Painting Hirosige Ando - Moonlight, Nagakubo
The famous artist Ando Hiroshige was born in 1797 in Edo, the ancient capital of Japan. His father was the samurai Ando Genamon, who was the foreman of the city's fire brigade. The first name that Hiroshige received as a child was Tokutaro. According to the ancient Japanese custom (to protect the child from bad predictions) his name changed several times as he grew up. After ten years, Tokutaro was renamed Tokbei, in fourteen - in Jujuemon, after fifteen - in Dzubey.
To learn hieroglyphic writing Tokuraro began, as was customary, quite early, thanks to which already from his youth he began to understand the properties of paper, brushes and ink. The first lessons of painting Hiroshige received from one of his father's colleagues, and wrote his first painting "Mount Fuji in the snow" at ten years old. Parents were proud of the success of his son, but they did not see the flowering of his talent: both the father and the artist's mother died one year, and at thirteen years Hiroshige became an orphan.
In accordance with the existing order, Hiroshige inherited from his father the post of fire brigade leader, but this occupation was contrary to his interests. At the age of fifteen, he enrolled to Toyohiro Utagawa, one of the largest Japanese masters of ukiyo-e engraving, who mainly worked in the "bidding" genre, specializing in portraits of beauties. As a rule, the training process lasted four to five years. Obligations of the student were strictly stipulated. In addition to helping the master in his work, the student had to carry out errands for the household. This period Hiroshige passed in one year, after which he received a diploma of master engraving. But in his teacher's house Hiroshige was still several years old. Later, the formation is typical for most famous Japanese artists of the time. Before starting their independent work, they studied the laws of classical painting for many years, copied the work of their teacher many times, comprehended various methods of work with a brush. Mastering all the "Ukiyo-e" genres was an indispensable condition for the beginning of independent creativity. As a rule, famous Japanese masters came to the heights of art rather late, and some - even in old age (for example, Hokusai created his best paintings in sixty years). Stylistics Hiroshige was formed to thirty-five years.
The first independent landscape series Hiroshige refers to 1825 and is called "Eight kinds of Omi." The young master's appeal to landscape engraving came not without the influence of the landscape series of Hokusai, which appeared in Edo bookstores two years earlier. In 1827, Hiroshige again turned to the landscape, this time choosing as his object his native city of Edo. So the series "Ten kinds of the Eastern capital" was born (Edo is located to the east of Kyoto, where the emperor's residence was). Already the first released series enjoyed a certain popularity, but the real glory came to Hiroshige after the publication of the series "Fifty-three stations of the Tokaido road".

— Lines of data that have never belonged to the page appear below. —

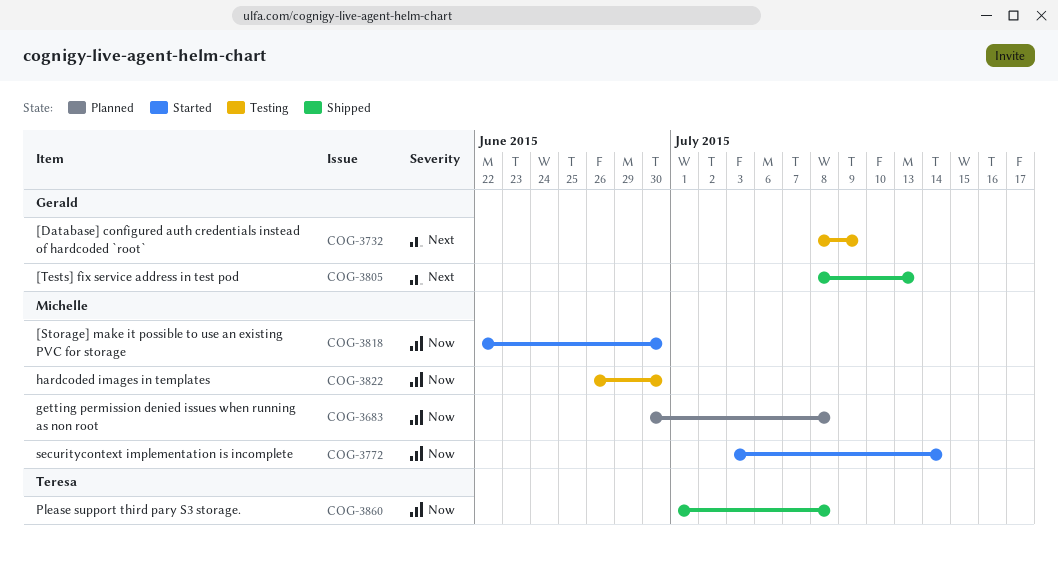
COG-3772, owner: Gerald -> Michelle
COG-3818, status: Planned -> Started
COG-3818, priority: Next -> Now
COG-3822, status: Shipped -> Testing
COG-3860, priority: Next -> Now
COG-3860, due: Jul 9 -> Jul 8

The military government in Edo had the custom of sending a white horse to Kyoto every year. This symbolic gift was accompanied by a lot of samurai. The procession moved slowly from Edo to Kyoto along the east-seaside road - Tokaido. In 1832, Hiroshige took part in this procession, making notes on the road diary at each station. In late 1833, he released a series of "Fifty-three stations of the Tokaido road." The first two hundred copies of it were sold out in a matter of weeks. The success of the engravings contributed to the fact that in 1834 the publisher, with which Hiroshige collaborated, re-released this series as an album. Thus, the name of the artist became gradually known throughout Edo.
The middle of the 1830s became the most fruitful period in the life of Hiroshige. But he ended tragically: in 1839 the first wife of the artist died. Soon he married again. Documentary evidence suggests that the master in the 1840s had a constant concern, aggravated also by the death of his son Tyudziro. He made long trips around the country, often moved from place to place and only at the end of the decade, returned to his own two-story house with a garden. Here he had an extensive workshop, students and assistants, but Hiroshige was burdened with teaching. He could not be a good teacher, for he above all else valued the minutes of contemplative solitude. Nevertheless, at different times he had about two dozen students.
In 1849, after the death of Hokusai, Hiroshige became the most famous Japanese landscape painter. A lot of orders that were being executed at that time deprived him of time for concentrated contemplation and searching for precise expressive means. Hiroshige's engravings of these years often leave much to be desired, and the artist himself probably realized that he was not experiencing the best creative period. During these years, he often spoke of his desire to break with art, "before years and weariness disgrace his former glory."
In 1856, Hiroshige took the monastic vows and became a monk living in the world. To this decision, he walked for a long time, in 1847, having chosen the fate of a novice. The artist died in 1858, probably during a cholera epidemic. He was buried next to the graves of his parents in the Togakuji temple.